The second part I want to touch on was his reaction that I wouldn't date him because he was black. Which was a crazy thing for him to say. I had dated the rainbow and he knew that. My best friend was black. And he knew that. I had been flirting with him for ages and was obviously attracted to him. And he knew that. But he could shut me down by saying it was because I didn't date black guys, because we had no real way to talk about race issues without shutting people down.

And we still don't. What we have instead is people wanting to make sure you understand that they aren't racist so racism obviously doesn't exist. Or that they have never been affected by racism so it's not a problem. Or that racial attitudes aren't still prevalent. Or that the scars of past racism don't still affect our world. Which is all crazy.

But since we are constantly limiting ourselves in how we can or will talk about it it's awfully hard to move forward.

The owner of the Atlanta Hawks released an email he wrote two years ago and is now selling his team. Because the email was racist. Because the NBA has set a precedent now because of Sterling. But the two incidents are so far removed. (Not going to get in to the whole what you say in your home being released to the public side, that's a different argument) Sterling had shown his attitudes over and over.
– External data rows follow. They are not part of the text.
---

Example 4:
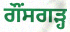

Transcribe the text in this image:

ਗੌਂਸਗੜ੍ਹ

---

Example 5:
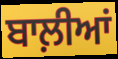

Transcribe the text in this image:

ਬਾਲ਼ੀਆਂ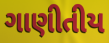
ગાણીતીય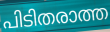
പിടിതരാത്ത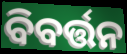
ବିବର୍ତ୍ତନ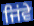
ਜਿਂਵੇ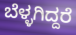
ಬೆಳ್ಳಗಿದ್ದರೆ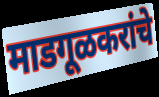
माडगूळकरांचे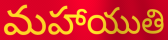
మహాయుతి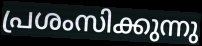
പ്രശംസിക്കുന്നുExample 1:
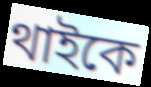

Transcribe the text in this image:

থাইকে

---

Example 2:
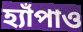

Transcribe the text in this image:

হ্যাঁপাও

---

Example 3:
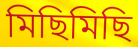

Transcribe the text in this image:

মিছিমিছি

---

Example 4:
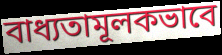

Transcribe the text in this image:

বাধ্যতামূলকভাবে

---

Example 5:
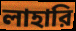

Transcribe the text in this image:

লাহারি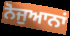
ਨੋਜੁਆਨਾਂ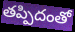
తప్పిదంతో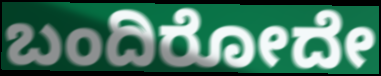
ಬಂದಿರೋದೇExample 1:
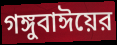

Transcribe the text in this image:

গঙ্গুবাঈয়ের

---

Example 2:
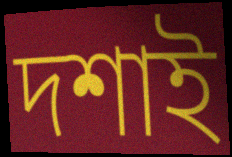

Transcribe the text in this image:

দশাই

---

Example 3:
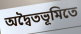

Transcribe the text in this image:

অদ্বৈতভূমিতে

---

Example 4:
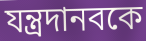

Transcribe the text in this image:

যন্ত্রদানবকে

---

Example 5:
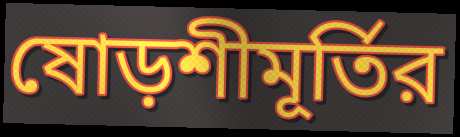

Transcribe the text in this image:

ষোড়শীমূর্তির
He was a slum lord who called Hispanic people vermin. He had said and done things in the past that showed his attitudes. The Hawks owner? Well he wrote an email highlighting what he thought were marketing issues. A lot boiled down to because they had such a large African American fan base whites felt that it wasn't a safe place for them to come. Is that a racist statement? Absolutely. But is it his racism or a true statement of race relations in the states?
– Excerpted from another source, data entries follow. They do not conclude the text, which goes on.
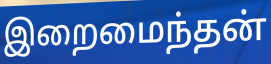
இறைமைந்தன்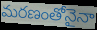
మరణంతోనైనాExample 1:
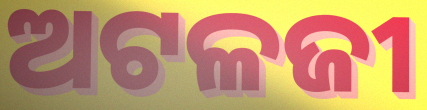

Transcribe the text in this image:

ଅଟଳଜୀ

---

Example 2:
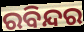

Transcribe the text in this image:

ରବିନ୍ଦର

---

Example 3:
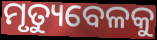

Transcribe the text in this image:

ମୃତ୍ୟୁବେଳକୁ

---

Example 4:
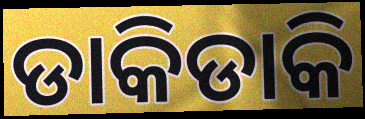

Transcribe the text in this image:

ଡାକିଡାକି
And that is the bigger question for me. And the one we need to address.

But how do you even begin to talk about it, to talk about how black people and white people might possibly hold unflattering views of each other strictly based on skin color when you can't talk about it without worry you will be branded racists? And not just blacks and whites but all races? How do you address a problem when no one feels like they can talk about the problem?
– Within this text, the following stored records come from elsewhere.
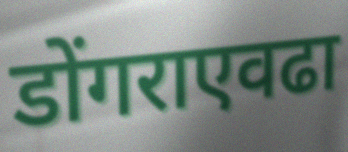
डोंगराएवढा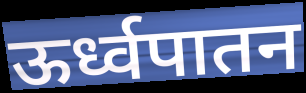
ऊर्ध्वपातन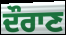
ਦੌਰਾਣ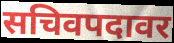
सचिवपदावर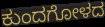
ಕುಂದಗೋಳದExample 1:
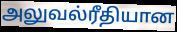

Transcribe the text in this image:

அலுவல்ரீதியான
Last year when the 49ers and the Seahawks played Richard Sherman did the trash talk heard round the world after the game. And then did a masterful job of branding anyone who thought it was classless a racist. Now he didn't have to work too hard because plenty of people posted extremely racist things about it. Which is also the problem. I thought he was a jerk. I posted something about keeping it classy at the time. And then whenever I would talk about it with someone they would jump on me that he couldn't be a thug because he went to Stanford. Two things, going to Stanford means you had classes not that you have class. And two I didn't say he was a thug. I said he showed a lack of class. The last NFL player I had called a thug was Clay Matthews. But because there were racists out there saying horrid things you (I) couldn't say that you thought it was a bad move without being branded racist.

You won't date me because you don't date black guys.

Look at any posting about Obama. You get the people who say "Can't say anything bad about him or I will be branded a racist" not understanding that two posts above them someone called him a monkey. AND if you bring up Al Sharpton and Jesse Jackson when you are discussing things that don't involve them you do come across as a racist. Also, if you say you have a problem with his policies you aren't a racist but if you say he's a little uppity in how he talks to congress...well...So yeah..it's frustrating. I get it. The people who are shit for brains close avenues down for actual discussion.

Which is a problem.

Because we do have problems. Serious ones. Generational ones. Entrenched ones. And we need to find some way of talking about them. Because if we can't even talk about them, we can never fix them.